The Business Council of New York State, whose membership includes almost 4,000 member firms as well as hundreds of chambers of commerce and professional trade associations, has reviewed the above mentioned legislation and opposes its enactment.
This bill would amend the labor law and prohibit employers in the broadcast industry from including non-compete agreements in contracts with on-air broadcast employees.
Non-compete agreements have been and continue to be commonly used in a variety of industries as diverse as computing, banking, broadcasting and hair styling. A non-compete agreement limits an employee from working with a particular employer or industry, in a specific geographical area, for a specified period of time after the conclusion of employment with the current employer. For these industries, it is but one part of the overall employment negotiation process.

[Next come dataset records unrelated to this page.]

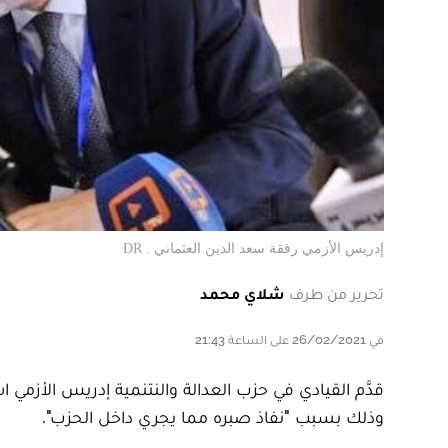
إدريس الأزمي رفقة سعد الدين العثماني . DR
تحرير من طرف
شلاي محمد
في 26/02/2021 على الساعة 21:43
قدَّم القيادي في حزب العدالة والنتنمية إدريس الأزمي 
وذلك بسبب "نفاذ صبره مما يجري داخل الحزب".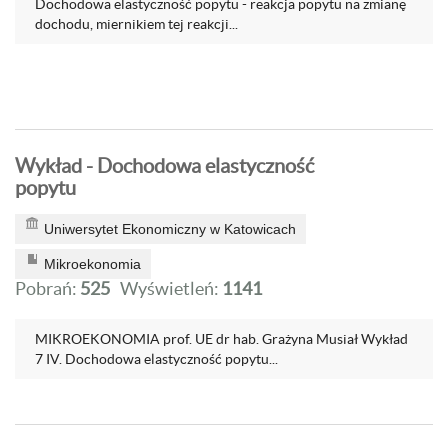
Dochodowa elastyczność popytu - reakcja popytu na zmianę
dochodu, miernikiem tej reakcji...
Wykład - Dochodowa elastyczność
popytu
Uniwersytet Ekonomiczny w Katowicach
Mikroekonomia
Pobrań:
525
Wyświetleń:
1141
MIKROEKONOMIA prof. UE dr hab. Grażyna Musiał Wykład
7 IV. Dochodowa elastyczność popytu...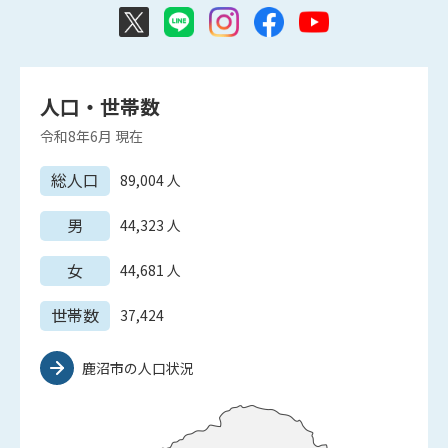
人口・世帯数
令和8年6月
現在
総人口
89,004
人
男
44,323
人
女
44,681
人
世帯数
37,424
鹿沼市の人口状況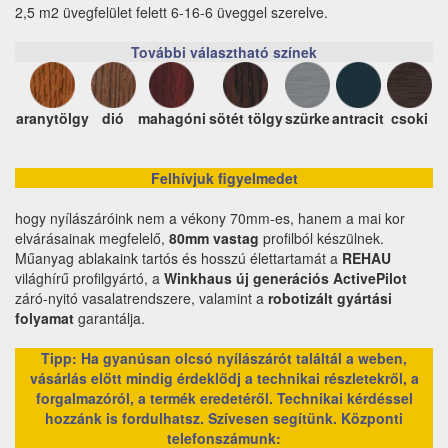
2,5 m2 üvegfelület felett 6-16-6 üveggel szerelve.
További választható színek
aranytölgy
dió
mahagóni
sötét tölgy
szürke
antracit
csoki
Felhívjuk figyelmedet
hogy nyílászáróink nem a vékony 70mm-es, hanem a mai kor
elvárásainak megfelelő,
80mm vastag
profilból készülnek.
Műanyag ablakaink tartós és hosszú élettartamát a
REHAU
világhírű profilgyártó, a
Winkhaus új generációs ActivePilot
záró-nyitó vasalatrendszere, valamint a
robotizált gyártási
folyamat
garantálja.
Tipp: Ha gyanúsan olcsó nyílászárót találtál a weben,
vásárlás előtt mindig érdeklődj a technikai részletekről, a
forgalmazóról, a termék eredetéről. Technikai kérdéssel
hozzánk is fordulhatsz. Szívesen segítünk.
Központi
telefonszámunk: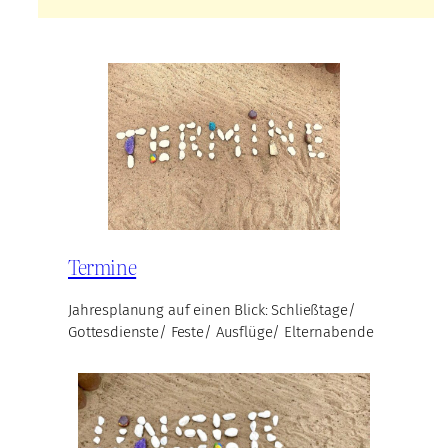
Termine
Jahresplanung auf einen Blick: Schließtage/
Gottesdienste/ Feste/ Ausflüge/ Elternabende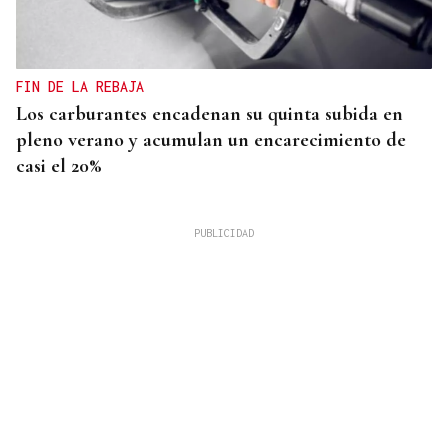
FIN DE LA REBAJA
Los carburantes encadenan su quinta subida en
pleno verano y acumulan un encarecimiento de
casi el 20%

In the broadcasting industry, employers spend substantial amounts of money to recruit, market and pay on-air broadcast employees. Their employment relationship is unique given the resources spent to market and brand an on-air personality to a particular broadcast station. The market competitiveness of a broadcast station sometimes succeeds or fails based on how well the on-air personality has been personified to the viewing public through the station's investments.
Therefore, the use of reasonable non-compete agreements by the broadcast industry to protect their investments in on-air personalities is necessary and appropriate.
New York courts maintain a key role in balancing the fairness of these agreements. They provide the fact specific analysis needed when a disagreement arises. The courts have recognized and ruled that an employer's legitimate business interests are served by these agreements while also recognizing and ruling against employers who have attempted to impose unreasonable restrictions of time and geography.
New York courts balance the interests of both employee and employer but this bill would take the courts out of the process, removing an important objective third party.
For the specific impact on the broadcast industry as well as the precedent set which may affect other industries, The Business Council opposes this legislation and respectfully urges that it not be enacted by the Senate.